===== Data shown =====

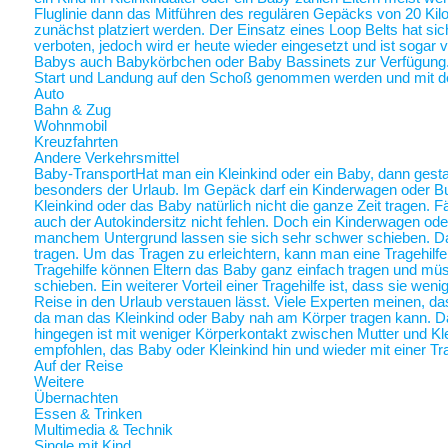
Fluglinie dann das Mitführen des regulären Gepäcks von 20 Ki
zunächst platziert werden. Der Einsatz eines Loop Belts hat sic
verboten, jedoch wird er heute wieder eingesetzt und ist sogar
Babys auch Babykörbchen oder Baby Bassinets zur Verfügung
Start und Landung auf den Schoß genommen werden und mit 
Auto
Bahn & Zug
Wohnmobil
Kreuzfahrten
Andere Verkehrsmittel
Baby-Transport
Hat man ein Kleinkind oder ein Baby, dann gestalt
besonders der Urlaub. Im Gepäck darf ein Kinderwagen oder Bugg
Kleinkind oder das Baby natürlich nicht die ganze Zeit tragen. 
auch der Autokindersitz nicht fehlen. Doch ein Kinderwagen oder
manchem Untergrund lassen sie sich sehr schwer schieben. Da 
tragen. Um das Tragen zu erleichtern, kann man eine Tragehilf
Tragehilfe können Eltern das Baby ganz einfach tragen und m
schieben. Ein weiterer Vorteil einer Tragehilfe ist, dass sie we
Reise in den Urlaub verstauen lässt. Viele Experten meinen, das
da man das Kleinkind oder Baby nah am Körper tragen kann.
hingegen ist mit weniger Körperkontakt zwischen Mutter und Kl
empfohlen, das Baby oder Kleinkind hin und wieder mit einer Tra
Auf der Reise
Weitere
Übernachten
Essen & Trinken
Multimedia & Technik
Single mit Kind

=====

*Directions*
Please reproduce the records above exactly and leave any picture behind.

*Response area*
Fluglinie dann das Mitführen des regulären Gepäcks von 20 Ki
zunächst platziert werden. Der Einsatz eines Loop Belts hat sic
verboten, jedoch wird er heute wieder eingesetzt und ist sogar
Babys auch Babykörbchen oder Baby Bassinets zur Verfügung
Start und Landung auf den Schoß genommen werden und mit 
Auto
Bahn & Zug
Wohnmobil
Kreuzfahrten
Andere Verkehrsmittel
Baby-Transport
Hat man ein Kleinkind oder ein Baby, dann gestalt
besonders der Urlaub. Im Gepäck darf ein Kinderwagen oder Bugg
Kleinkind oder das Baby natürlich nicht die ganze Zeit tragen. 
auch der Autokindersitz nicht fehlen. Doch ein Kinderwagen oder
manchem Untergrund lassen sie sich sehr schwer schieben. Da 
tragen. Um das Tragen zu erleichtern, kann man eine Tragehilf
Tragehilfe können Eltern das Baby ganz einfach tragen und m
schieben. Ein weiterer Vorteil einer Tragehilfe ist, dass sie we
Reise in den Urlaub verstauen lässt. Viele Experten meinen, das
da man das Kleinkind oder Baby nah am Körper tragen kann.
hingegen ist mit weniger Körperkontakt zwischen Mutter und Kl
empfohlen, das Baby oder Kleinkind hin und wieder mit einer Tra
Auf der Reise
Weitere
Übernachten
Essen & Trinken
Multimedia & Technik
Single mit Kind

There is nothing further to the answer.